Community members in the Khalidiyah neighbourhood described the experience as exhausting. One expatriate professional, a resident of more than a decade, said she had visited the Abu Dhabi Health Services Company — SEHA — registration counter three times in May 2026 before a staff member identified a duplicate photo record as the source of her rejected enrolment. She was asked to present her original passport, Emirates ID, and a freshly taken photograph in person before the record could be manually overridden. The resolution took eleven days.
A Filipino domestic worker residing in Shakhbout City said through a community support group that she missed a visa renewal window in April because her TAMM portal application was flagged for review after the system detected two photographs filed under variations of her name. She was not notified by SMS or email; she only discovered the problem when she checked her application status manually on the fourteenth day after submission.

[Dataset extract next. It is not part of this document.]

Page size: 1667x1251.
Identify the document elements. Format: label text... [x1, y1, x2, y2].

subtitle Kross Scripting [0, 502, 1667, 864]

The Practical and Financial Cost
Photograph replacement and record correction requests processed through Abu Dhabi typing centres — there are more than 40 licensed operators across the emirate — typically carry a service fee ranging from AED 50 to AED 150 depending on the document type and the centre's location. For some applicants, multiple visits and resubmissions push total out-of-pocket costs above AED 400 before the underlying record is resolved.

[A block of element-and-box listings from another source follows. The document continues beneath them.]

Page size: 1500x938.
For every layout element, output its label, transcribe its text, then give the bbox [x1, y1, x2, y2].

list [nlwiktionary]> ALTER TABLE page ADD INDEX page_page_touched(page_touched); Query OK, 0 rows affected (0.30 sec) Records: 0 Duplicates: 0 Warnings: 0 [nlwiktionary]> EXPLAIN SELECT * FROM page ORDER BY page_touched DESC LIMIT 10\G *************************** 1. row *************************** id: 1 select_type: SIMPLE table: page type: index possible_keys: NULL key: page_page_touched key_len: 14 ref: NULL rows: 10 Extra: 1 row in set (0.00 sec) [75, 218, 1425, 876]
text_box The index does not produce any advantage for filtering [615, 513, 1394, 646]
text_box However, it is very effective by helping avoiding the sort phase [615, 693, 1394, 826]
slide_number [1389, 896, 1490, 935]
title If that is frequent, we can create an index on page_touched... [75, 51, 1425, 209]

The Abu Dhabi Digital Authority, which oversees the emirate's smart government architecture, has not published specific figures on the volume of duplicate-image cases logged through TAMM. However, the platform handled more than 3.7 million service transactions in 2024 according to figures released by the Department of Government Enablement at that year's GITEX Technology Week — a volume that suggests even a fractional error rate produces thousands of affected residents annually.
Advocates at the Community Development Authority's Abu Dhabi Volunteer Centre on Zayed the First Street have begun fielding requests from residents seeking help navigating the correction process, particularly from those with limited English or Arabic literacy.

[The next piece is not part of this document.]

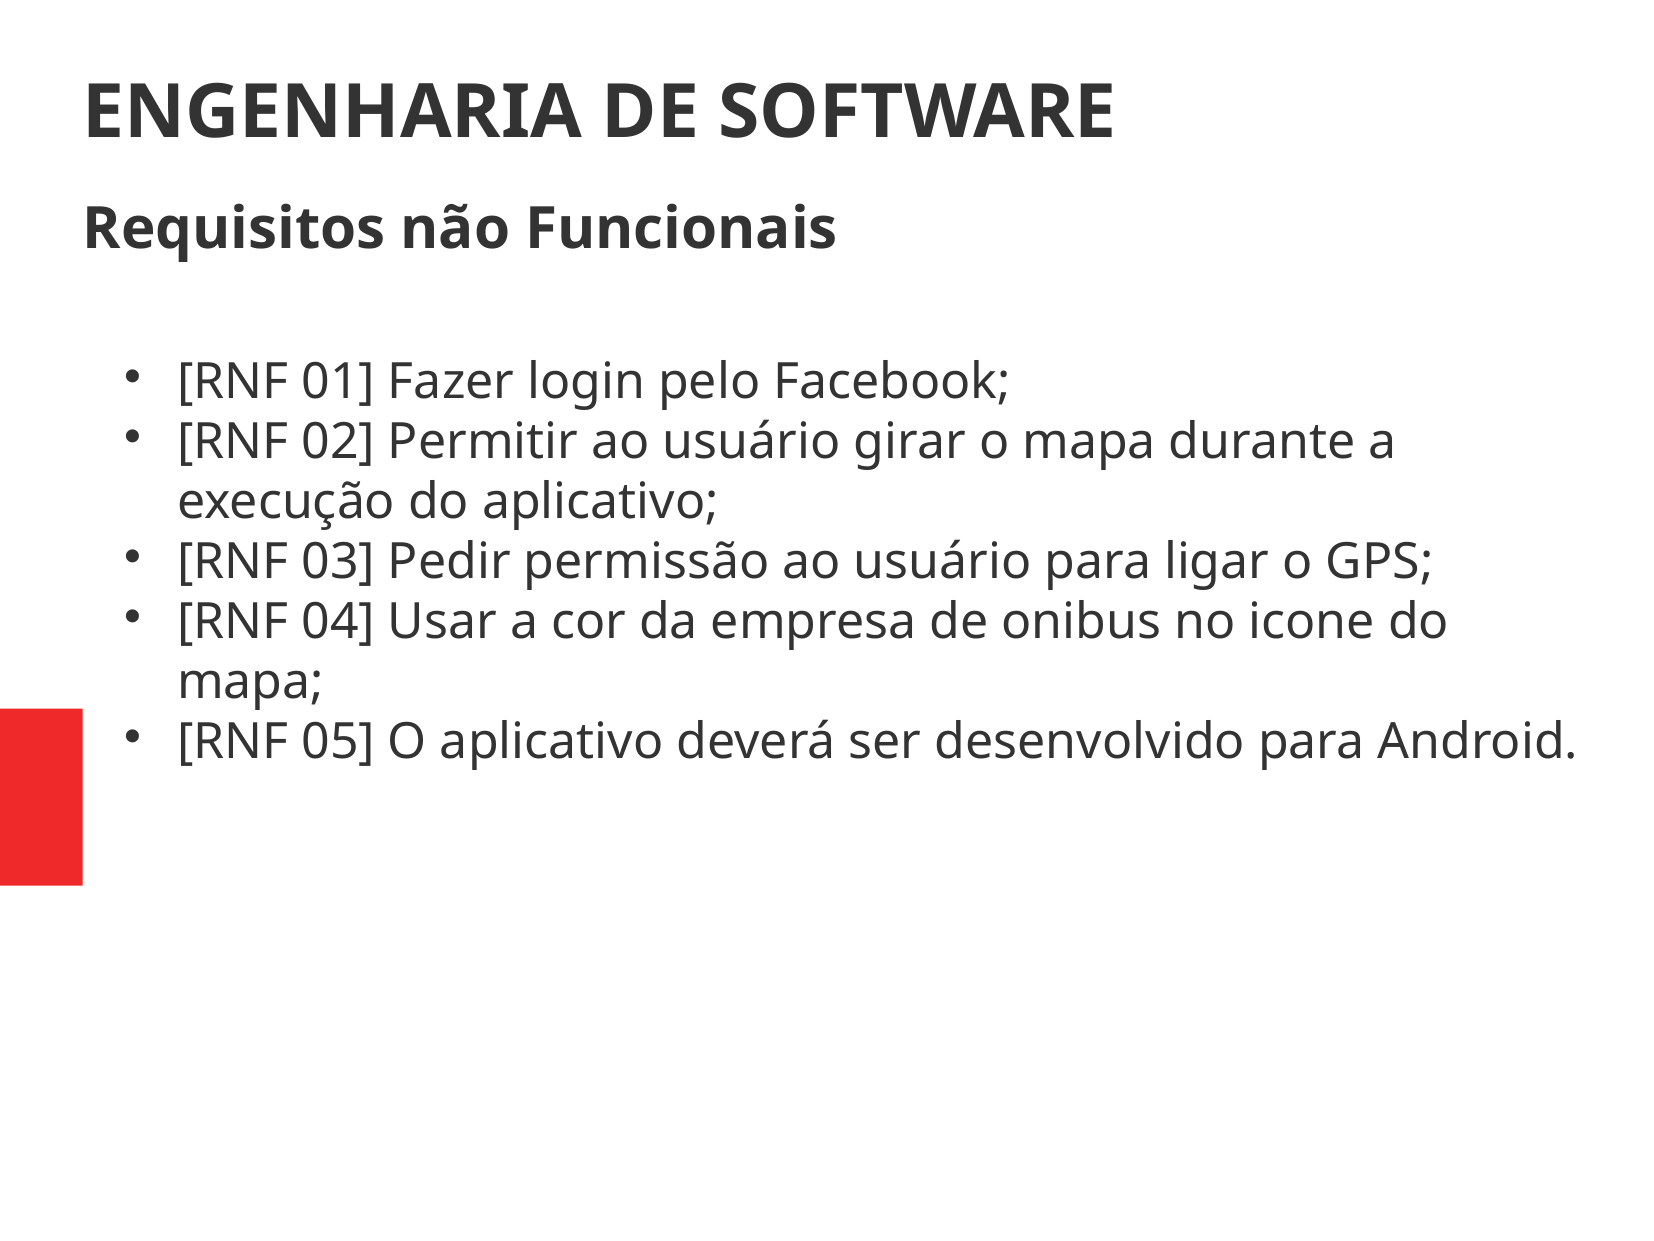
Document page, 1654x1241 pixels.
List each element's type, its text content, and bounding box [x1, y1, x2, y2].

For residents currently stuck in the cycle, officials at Abu Dhabi's Federal Authority for Identity, Citizenship, Customs and Port Security — ICP — advise visiting a service centre directly rather than attempting to resolve photograph discrepancies online. Centres at Mushrif Mall and on Hamdan Street both have dedicated counters for biometric and document correction cases. Residents are advised to bring their original passport, current Emirates ID, and any application reference numbers from the portal in question. Processing times for a corrected unified record currently run between five and ten working days, according to the ICP's published service-level commitments on its official website.